Driving the news: AMR Action Fund has struggled to find investment opportunities, with Skinner saying the "pipeline is much thinner" than he had originally realized.
- But today it did announce a new deal: Plugging around $9 million into BioVersys, a Swiss company in the clinic with a product aimed at certain lung and bloodstream infections that kill up to 100,000 people per year. It also has early-stage programs, including one aimed at multidrug-resistant tuberculosis.
- For BioVersys, this is an extension to a Series C round announced last May. Skinner says the new money should be enough to get the company's lead product to Phase 3 trials, at which point he's "confident" that BioVersys would be able to secure adequate funding (including from AMR's deep reserves).

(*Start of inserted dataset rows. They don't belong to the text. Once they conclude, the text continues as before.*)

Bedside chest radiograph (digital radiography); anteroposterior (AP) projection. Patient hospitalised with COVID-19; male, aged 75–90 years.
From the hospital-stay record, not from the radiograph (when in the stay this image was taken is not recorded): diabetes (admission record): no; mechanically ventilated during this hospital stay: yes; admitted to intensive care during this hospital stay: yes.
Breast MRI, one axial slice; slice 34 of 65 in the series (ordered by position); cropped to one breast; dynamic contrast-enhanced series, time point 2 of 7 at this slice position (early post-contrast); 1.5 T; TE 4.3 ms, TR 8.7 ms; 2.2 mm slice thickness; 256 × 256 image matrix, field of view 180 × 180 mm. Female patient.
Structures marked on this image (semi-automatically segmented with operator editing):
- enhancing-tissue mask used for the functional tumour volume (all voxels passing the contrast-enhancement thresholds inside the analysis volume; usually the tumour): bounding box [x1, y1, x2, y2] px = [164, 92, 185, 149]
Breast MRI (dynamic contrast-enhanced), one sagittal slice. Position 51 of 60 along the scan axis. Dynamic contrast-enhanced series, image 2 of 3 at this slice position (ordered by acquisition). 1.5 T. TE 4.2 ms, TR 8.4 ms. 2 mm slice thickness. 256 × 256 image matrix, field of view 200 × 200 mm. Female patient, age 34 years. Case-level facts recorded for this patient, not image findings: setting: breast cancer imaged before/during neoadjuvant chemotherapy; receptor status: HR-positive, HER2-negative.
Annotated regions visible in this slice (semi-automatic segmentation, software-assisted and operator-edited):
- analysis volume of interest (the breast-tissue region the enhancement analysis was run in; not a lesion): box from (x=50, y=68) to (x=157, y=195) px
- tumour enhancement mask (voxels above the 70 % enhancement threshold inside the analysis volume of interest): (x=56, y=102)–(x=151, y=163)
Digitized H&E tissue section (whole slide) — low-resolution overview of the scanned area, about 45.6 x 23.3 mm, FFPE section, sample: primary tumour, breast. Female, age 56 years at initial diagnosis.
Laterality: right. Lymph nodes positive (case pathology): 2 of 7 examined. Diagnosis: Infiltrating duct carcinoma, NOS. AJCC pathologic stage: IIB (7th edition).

Look ahead: Skinner argues that new policies are needed, in the U.S. and elsewhere, to bring entrepreneurs and VCs back to the table.
- That could include passage of the bipartisan PASTEUR Act, which many had hoped would get a Congressional vote last year. It would create market incentives for pharma companies to develop new antibiotics, a bit like what the Orphan Drug Act did to facilitate that industry's development.
- Other policies could include new stewardship rules on physician prescriptions, to prevent such episodes as when COVID-19 patients received antibiotics for what was a viral infection (i.e., zero efficacy, but increased resistance). Plus on possible abuses in areas like aquaculture.
The bottom line: "We owe it to the next generations to have available to them what was available to us," says Skinner.